In 2009, when YouTube first came to India, T-Series noticed a ton of its videos illegally being uploaded to the site. It obtained an injunction against the platform in 2010, which led to an official partnership with the company. On January 1, 2011, it aired its first video on YouTube.

T-Series today is a mind-boggling presence. Right now, the company runs 29 different channels on YouTube, with 176 million total subscribers. It claims it has 10.9 billion — with a “B” — monthly views across that network.

Of course, when it comes to India, the numbers tend to be big: The country itself is the second-most populous one in the world, with 1.7 billion. More than a quarter of the population used a smartphone in 2018, making it the world’s second-largest market after China. The number of people who use the internet rose 11% in 2017, and in 2018, the latest period for which numbers are available, it grew 16%, per eMarketer.

What is unique, however, is that in India, YouTube has begun in some ways to equal the Internet. The Google-owned site says that about 250- million Indians will watch YouTube on mobile a month. And while Netflix, Amazon and homegrown sites like HotStar are shaping the video market, none comes close to YouTube.

T-Series is a good lens through which to view the market. Music is huge, Bollywood is the world’s biggest film industry and the films are song and music-heavy. The four pillars of entertainment in India, as Kalyan puts it, are astrology, Bollywood, cricket and devotional content. “I call it the ABCD of Indian entertainment,” Kalyan puts it.

Indian consumers listen to music through audio apps like Spotify, or the homegrown Saavn and Gaana. But, as Kalyan says, music is visual — people prefer to watch it, not just listen to it.

The company’s revenue now mostly comes from platforms: YouTube is No. 3, after content licensing to TV channels and Amazon. YouTube, says Kalyan, however, is the major tool for content promotion, because of the large user base and global reach. “Our promotion strategy is YouTube first as it gives our content instant reach and allows us to measure consumer acceptance on the go,” says Kalyan. The company now also sources talent from YouTube, singers and songwriters who became big on the platform, like New Zealand-based singer Shirley Setia and London-based artist Zack Knight. It has an eight-person team, with people dedicated to channels for different Indian languages. (That’s one feature YouTube has also added, with new options on the platform that lets people find videos in languages they pick.)

# # # #

| EXERCISE TASK A |
List the pillars of entertainment in India that the T-Series passage names.
The T-Series passage and the rows come from two unrelated sources.

| EXERCISE MATERIALS |
# # # #

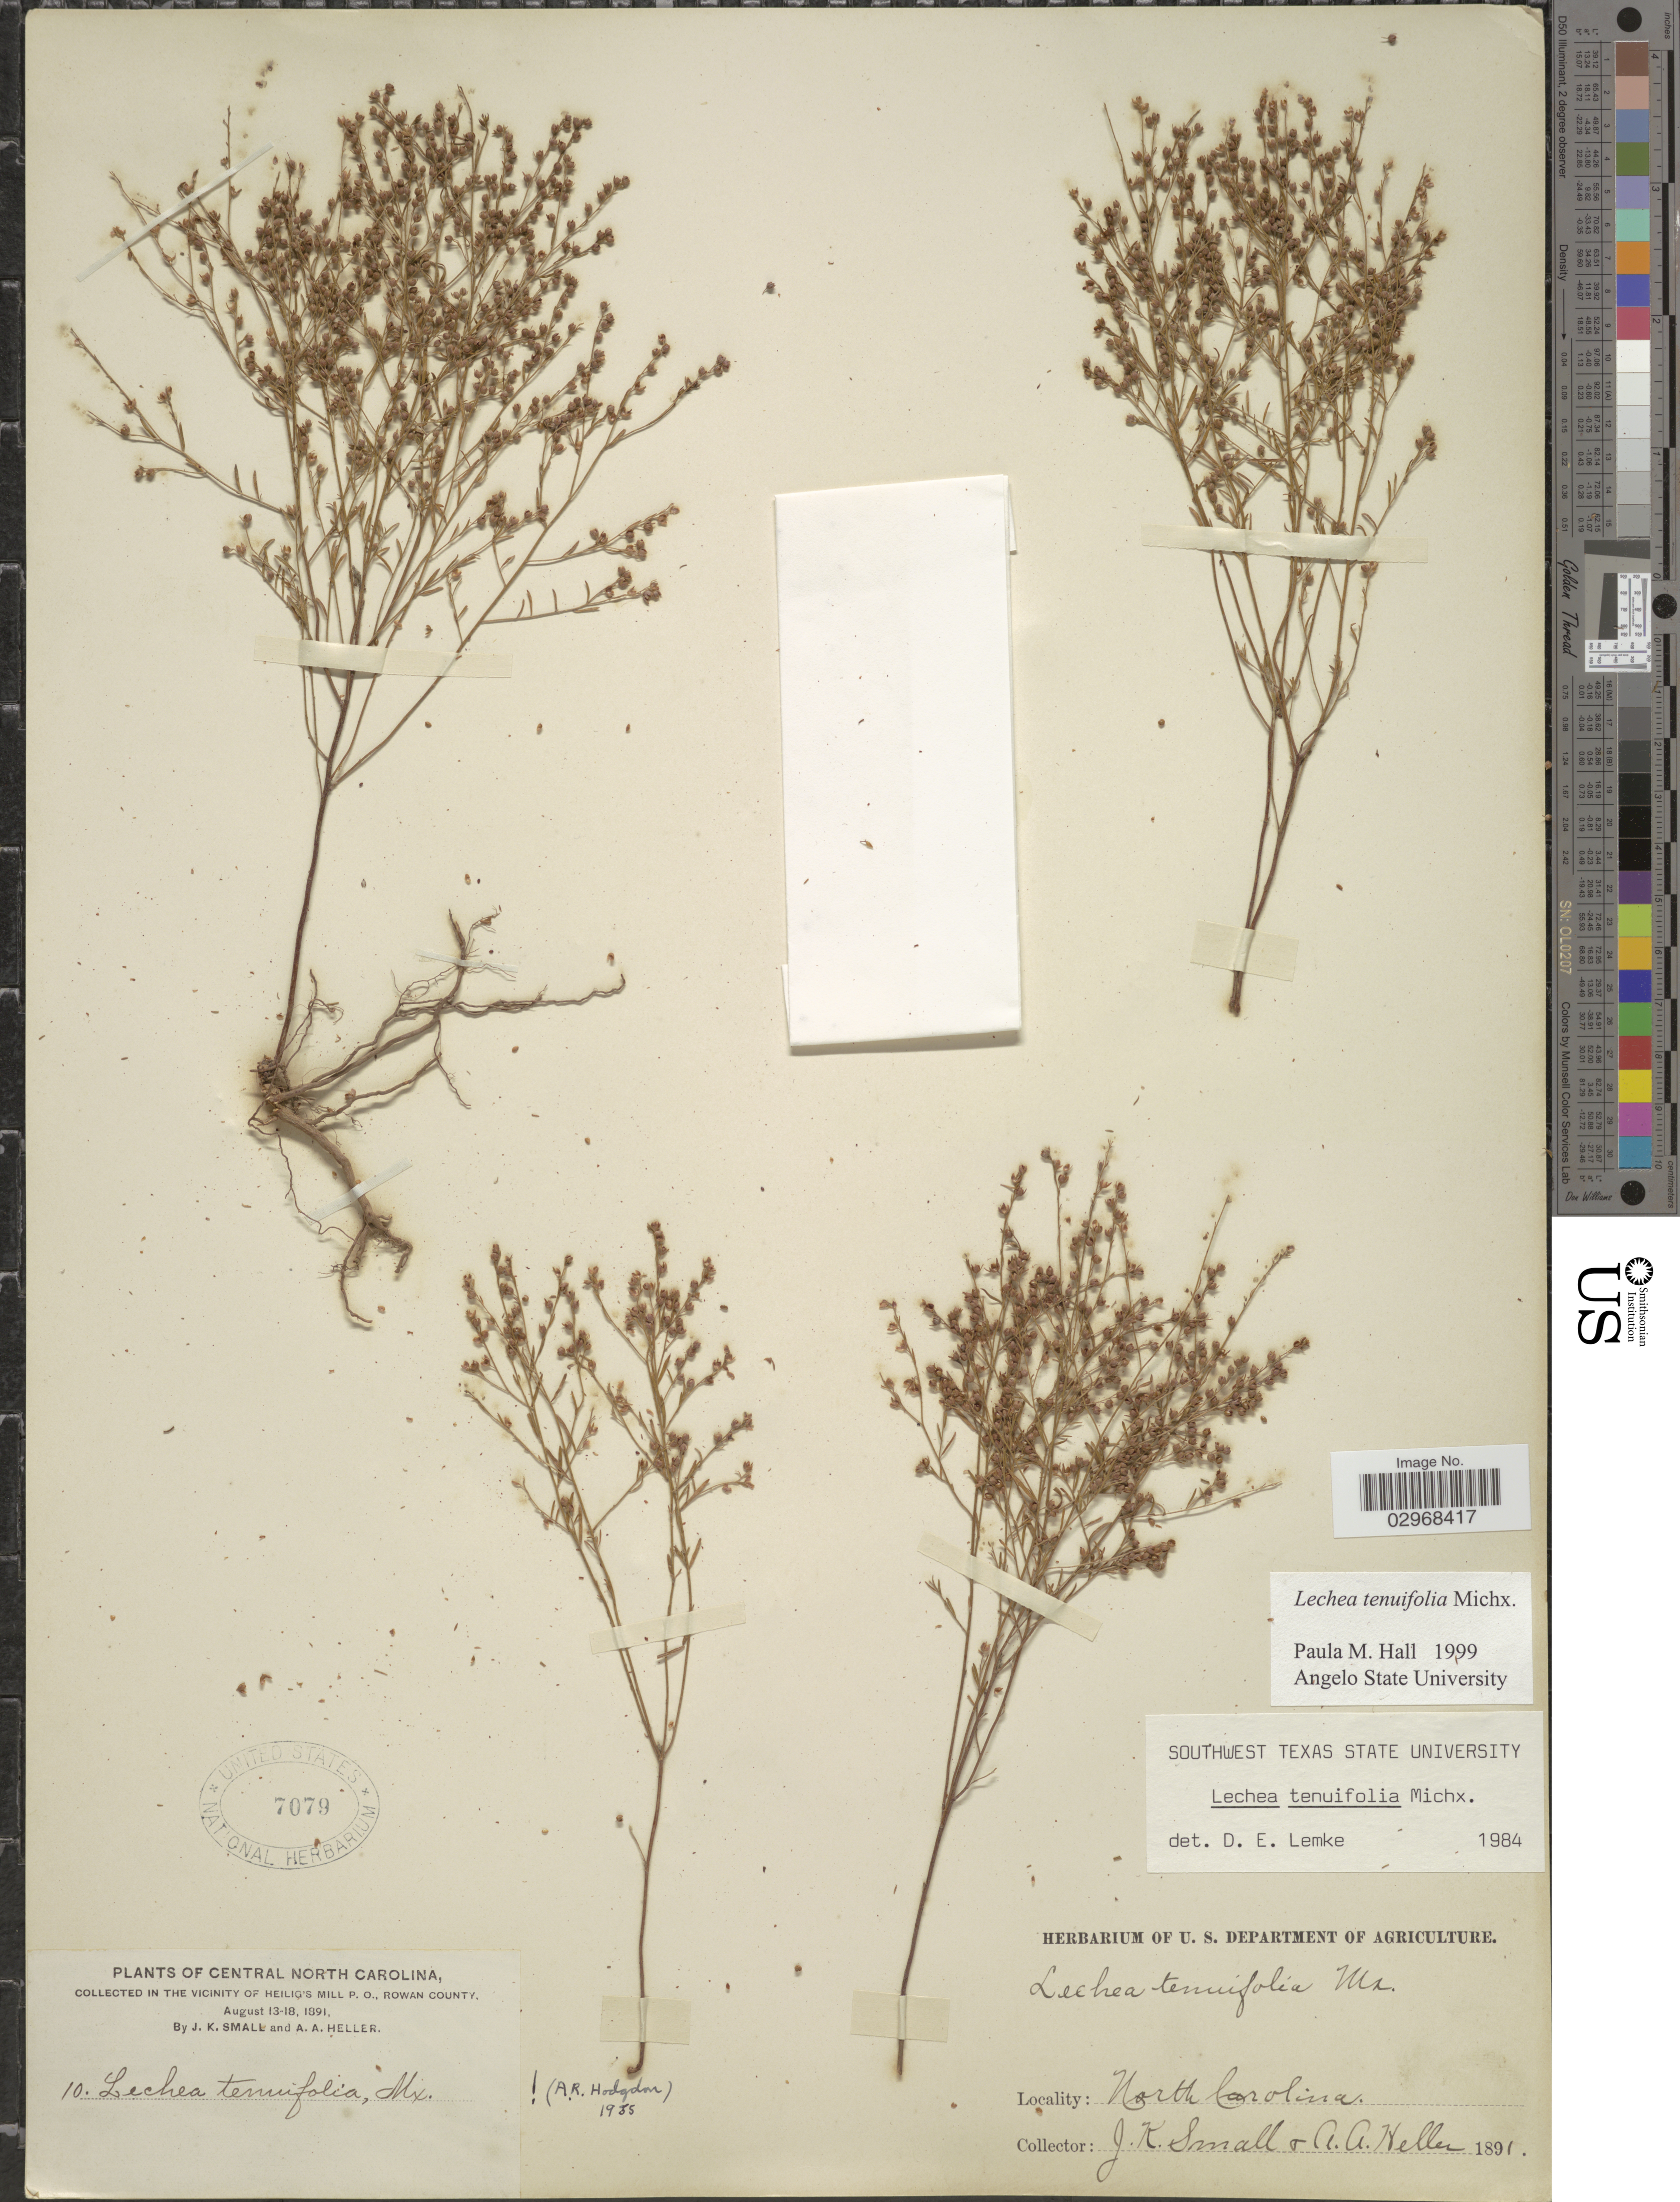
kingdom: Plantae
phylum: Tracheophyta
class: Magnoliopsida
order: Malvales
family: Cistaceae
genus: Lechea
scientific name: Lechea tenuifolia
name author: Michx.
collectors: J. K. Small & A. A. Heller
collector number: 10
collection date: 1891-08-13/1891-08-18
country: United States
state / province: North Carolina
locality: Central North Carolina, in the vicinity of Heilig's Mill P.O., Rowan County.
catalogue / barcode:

# # # #

| EXERCISE TASK B |
Copy the lines of the rows word for word, starting with the line that contains "scientific name: Lechea tenuifolia" and going on through the end of the rows.

| RIGHT ANSWER A |
astrology, Bollywood, cricket, devotional content

| RIGHT ANSWER B |
scientific name: Lechea tenuifolia
name author: Michx.
collectors: J. K. Small & A. A. Heller
collector number: 10
collection date: 1891-08-13/1891-08-18
country: United States
state / province: North Carolina
locality: Central North Carolina, in the vicinity of Heilig's Mill P.O., Rowan County.
catalogue / barcode:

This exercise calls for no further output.